Cold air is denser that warm air, and it leaks under the door in the same manner that water would leak under the door

Anonymous 0 Comments

The AC unit is causing positive pressure within the room. Positive pressure is when the pressure is greater than ambient. Since the pressure is higher in the room with AC, the air is constantly trying to equalize the pressure between the room and hallway. To do so it rushes out of the room through any crack or hole it can.

Anonymous 0 Comments

Cool Air sinks to the bottom of the floor. And since your AC exhaust usually isn’t placed on the floor the newly cooled air sinks on top of the already cool (but a bit warmer air since the floor is reheating the air).

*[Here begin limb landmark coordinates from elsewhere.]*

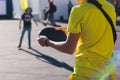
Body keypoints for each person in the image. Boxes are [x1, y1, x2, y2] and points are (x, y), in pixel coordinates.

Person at [37, 0, 117, 80]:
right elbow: (98, 32)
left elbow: (69, 48)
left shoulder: (78, 10)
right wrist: (71, 32)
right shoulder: (110, 8)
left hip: (87, 73)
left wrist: (47, 42)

As such you get a high pressure zone as the coolest air is trying to sink down onto the ground. This squeezes the cool air which is already on the ground through the small gap below the door into the warmer hallway.

Anonymous 0 Comments

Also worth noting that air will naturally spread out and mix so you’d expect a cooler zone next to the door where there’s a small gap (providing there’s little circulation in the room to break up the air).

Anonymous 0 Comments

Do you have central air conditioning? If so then somewhere in your house, usually near the thermostat, there is an air intake that brings room air into the AC evaporator to cool. Then the cool air blows into the room and has to make its way back to the intake.